Introduced in March, the original easements sent out a strong message to UK business managers, emphasising that the normal insolvency rules did not apply and that directors should focus simply on keeping their companies from going under. However, the Government’s decision not to extend its relaxation of the wrongful trading provisions indicates a significant change of stance. Directors who should have concluded that there was no reasonable prospect of avoiding insolvent liquidation but continue to trade could be liable for any losses incurred after 1 October, in the event that their business goes into liquidation. Directors in this position who are also applying for government financial support, for example, under the Coronavirus Jobs Retention Scheme, will also be more exposed to the risk of investigations from HMRC.

Businesses facing financial difficulties should also be aware that from December, HMRC will regain its status as a preferential creditor. This is particularly important for directors who have provided personal guarantees to banks or other financial institutions. This may result in the payment of higher sums under personal guarantees in the event of an insolvency, as financial institutions’ ability to recover their debts under floating charges is reduced. The fact that they will be able to recover lower amounts under their security is also likely to make them more risk-adverse when it comes to lending. This could make it more difficult for companies to secure this type of funding and cause banks to increase the cost of borrowing, both of which could have a negative impact on an organisation’s working capital.
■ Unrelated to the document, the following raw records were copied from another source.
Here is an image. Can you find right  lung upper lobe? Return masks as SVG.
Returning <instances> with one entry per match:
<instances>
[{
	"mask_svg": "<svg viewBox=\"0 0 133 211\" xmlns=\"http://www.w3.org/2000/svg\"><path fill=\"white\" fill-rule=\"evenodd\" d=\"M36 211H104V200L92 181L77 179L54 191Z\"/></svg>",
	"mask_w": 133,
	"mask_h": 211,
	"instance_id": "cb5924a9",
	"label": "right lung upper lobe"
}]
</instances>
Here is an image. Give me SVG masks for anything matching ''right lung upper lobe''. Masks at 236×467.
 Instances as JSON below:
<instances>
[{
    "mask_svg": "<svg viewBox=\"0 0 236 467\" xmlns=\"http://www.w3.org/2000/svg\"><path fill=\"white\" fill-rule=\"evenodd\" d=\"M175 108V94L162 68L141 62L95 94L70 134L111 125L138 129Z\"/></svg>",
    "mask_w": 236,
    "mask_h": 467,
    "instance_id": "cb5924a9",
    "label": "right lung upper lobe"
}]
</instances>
Announced on 16 September, the extension to Government’s commercial eviction ban will also help to provide many businesses with breathing space, protecting those that are struggling to pay their rent as a result of the pandemic from being evicted. However, it’s also vital to bear in mind the challenges this development poses for landlords, especially in the event that tenants have run up significant rental arrears. In the long term, closer collaboration between landlords and tenants and a fresh approach to rental agreements will be required to find solutions to tenants’ financial problems. For example, this could involve the ability for tenants to reduce the amount of space they’re paying for based on their changing commercial needs or switch to a turnover rent model, where rental payments are based on the turnover of individual business outlets.
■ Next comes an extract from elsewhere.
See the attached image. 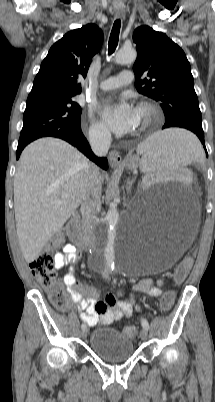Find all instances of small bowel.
<instances>
[{"label": "small bowel", "mask_w": 215, "mask_h": 402, "mask_svg": "<svg viewBox=\"0 0 215 402\" xmlns=\"http://www.w3.org/2000/svg\"><path fill=\"white\" fill-rule=\"evenodd\" d=\"M80 257L76 247L66 244L62 251L55 255L57 268L69 266L68 272L63 277L66 292L70 300L79 311L80 319L88 326L109 325L123 317L129 318L139 306L134 298L121 300L111 294H107L103 300H98L97 290L87 284L78 282L75 277V265ZM134 290L149 298H156L162 294L160 286H155L150 279L139 281Z\"/></svg>", "instance_id": "1"}]
</instances>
For those experiencing pandemic-related financial distress, remembering that “cash is king” is key to avoiding insolvency. Three-way forecasting is an essential decision-making tool, enabling directors to calculate their organisation’s likely future financial position and take steps to address any cashflow gaps before it’s too late. This type of modelling involves combining data for the organisation’s profit and loss, cashflow and balance sheets, allowing ‘what if’ planning to be conducted for a number of possible business scenarios. As turnaround measures take time to implement, forecasts should be undertaken for at least the next two to three years. If cash projections indicate the lack of a viable financial future for the organisation, businesses should waste no time in seeking the support of an insolvency specialist, who will be able to suggest the steps needed to transform the company’s financial fortunes and continue trading.
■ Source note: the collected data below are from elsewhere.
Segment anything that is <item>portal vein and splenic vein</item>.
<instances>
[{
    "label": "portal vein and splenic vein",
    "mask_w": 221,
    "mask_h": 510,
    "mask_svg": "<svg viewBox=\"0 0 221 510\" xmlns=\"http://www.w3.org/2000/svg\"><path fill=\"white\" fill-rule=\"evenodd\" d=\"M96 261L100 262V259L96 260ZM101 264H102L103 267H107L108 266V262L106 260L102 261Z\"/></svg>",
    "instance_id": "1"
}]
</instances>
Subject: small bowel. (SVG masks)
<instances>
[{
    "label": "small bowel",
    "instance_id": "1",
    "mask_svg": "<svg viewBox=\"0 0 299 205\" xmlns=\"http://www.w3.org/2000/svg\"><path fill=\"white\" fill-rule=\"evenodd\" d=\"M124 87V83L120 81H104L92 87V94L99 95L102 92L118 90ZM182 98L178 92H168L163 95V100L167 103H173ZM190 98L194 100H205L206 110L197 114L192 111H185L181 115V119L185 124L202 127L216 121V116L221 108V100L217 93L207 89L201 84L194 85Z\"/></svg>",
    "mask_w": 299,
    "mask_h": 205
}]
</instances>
The extension of Government’s temporary insolvency measures will certainly have bought more time for UK business owners and directors feeling the financial effects of the coronavirus pandemic. However, it’s important to note that these measures won’t be around forever and in order to future-proof their organisations, directors must take a proactive approach to strengthening their cash position. By using three-way forecasting effectively and getting expert advice now, businesses can improve their long-term performance and keep insolvency at bay.